§ **Entries provided**
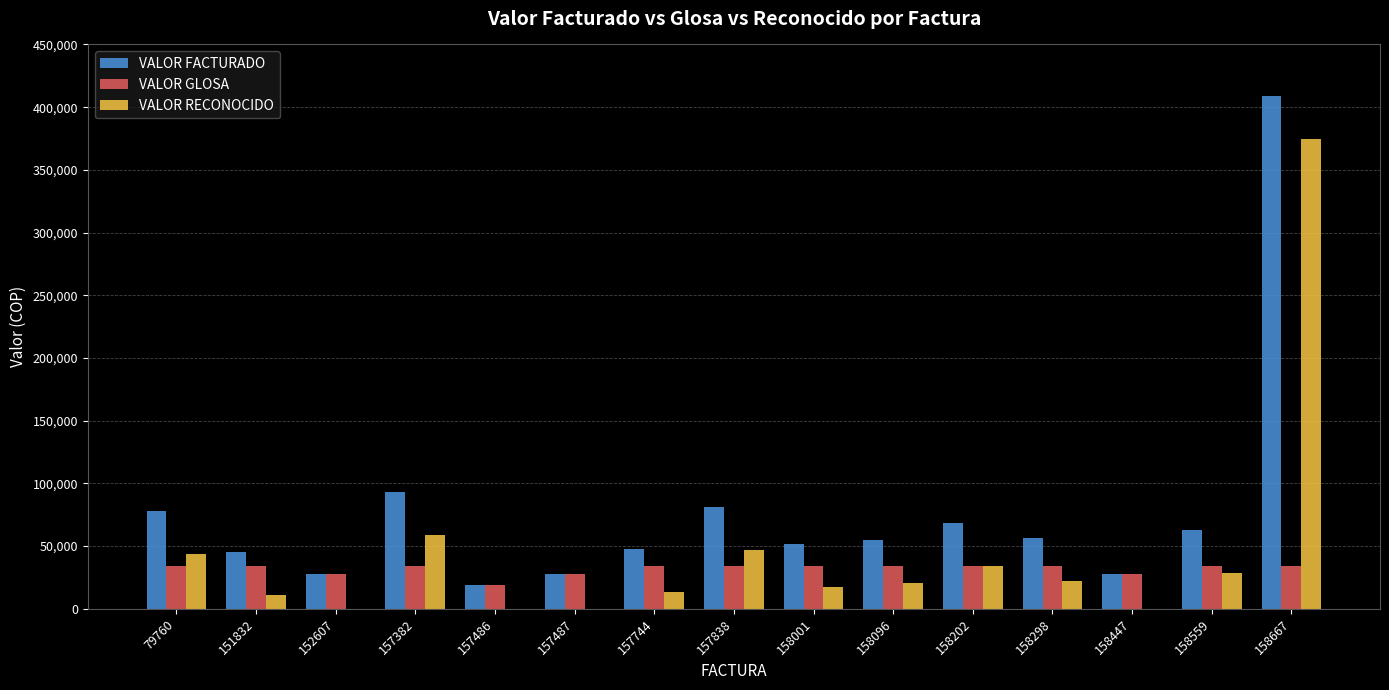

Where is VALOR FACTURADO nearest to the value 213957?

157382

---

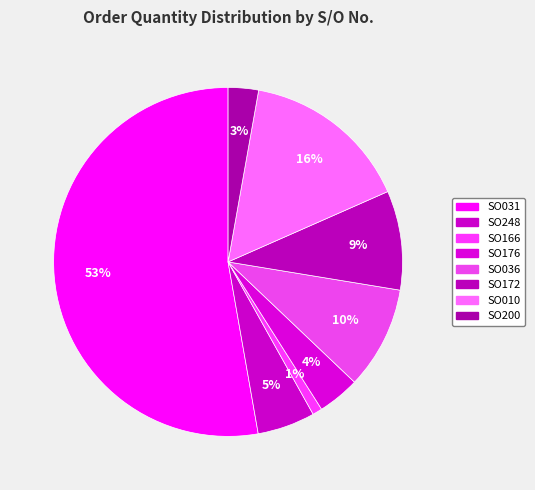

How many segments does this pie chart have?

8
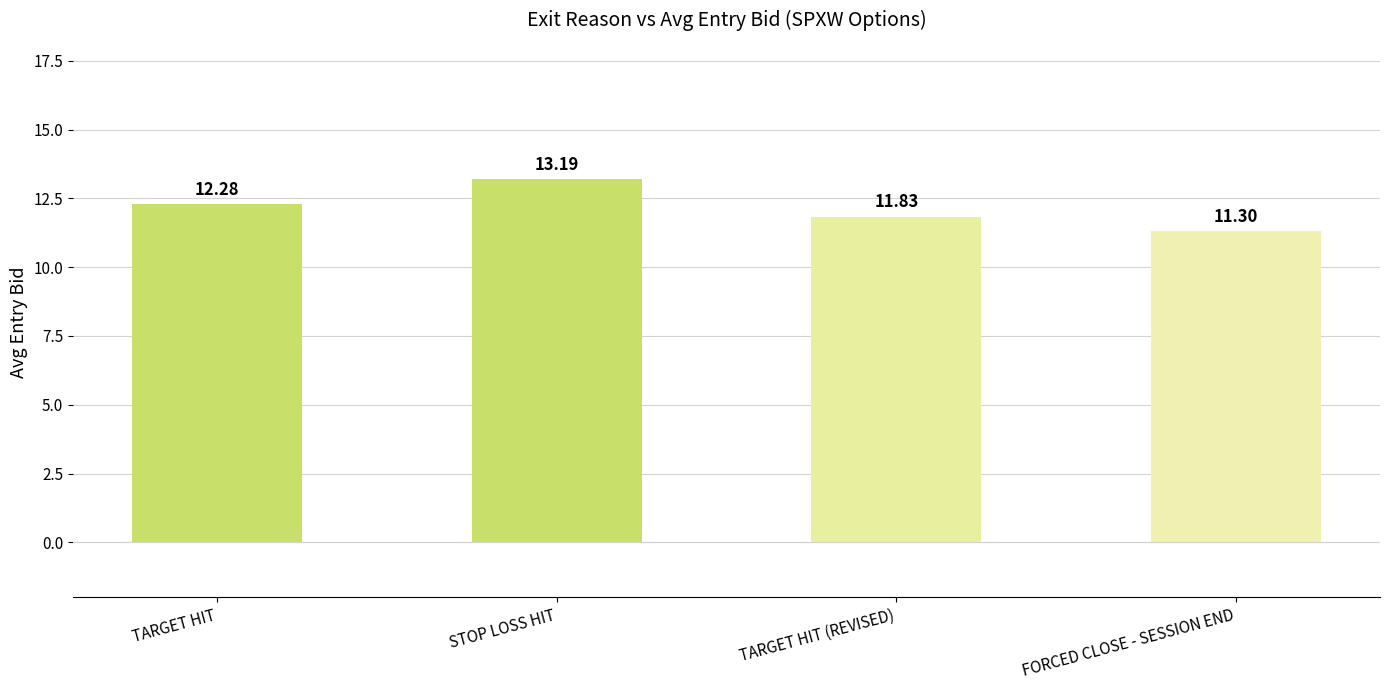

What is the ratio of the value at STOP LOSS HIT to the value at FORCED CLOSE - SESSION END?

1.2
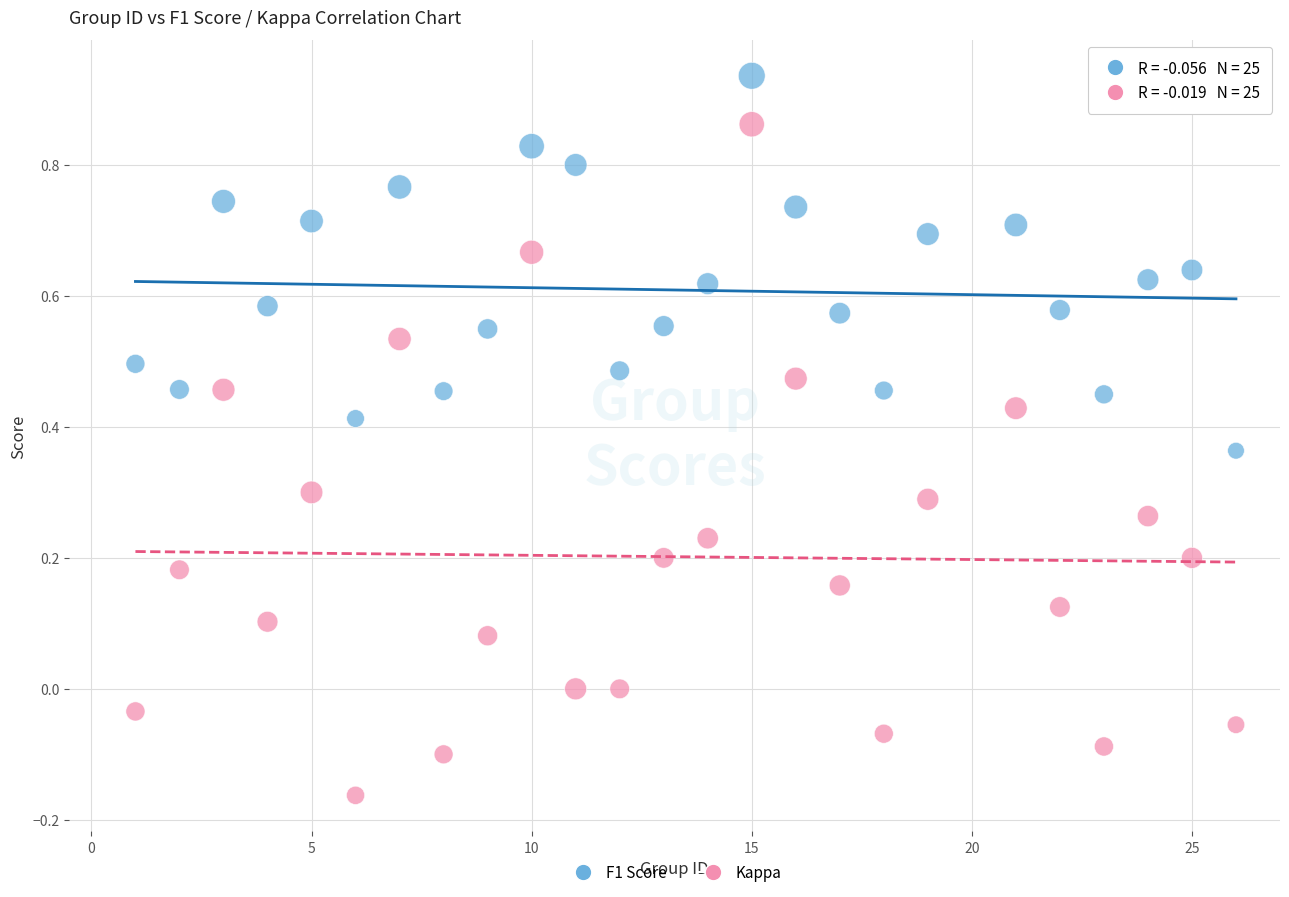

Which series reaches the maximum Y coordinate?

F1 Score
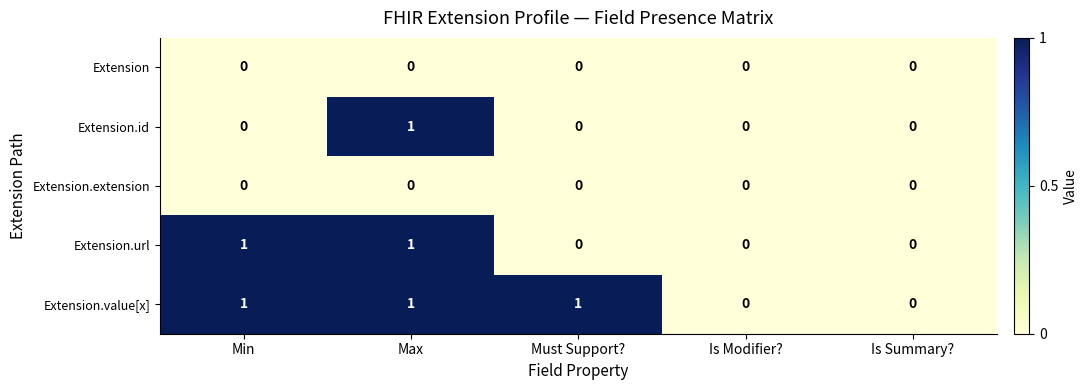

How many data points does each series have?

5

§ **Exercise directions**
Count the lines in the entries above that contain the word "does". Reply with the number alone.

§ **Problem solution**
2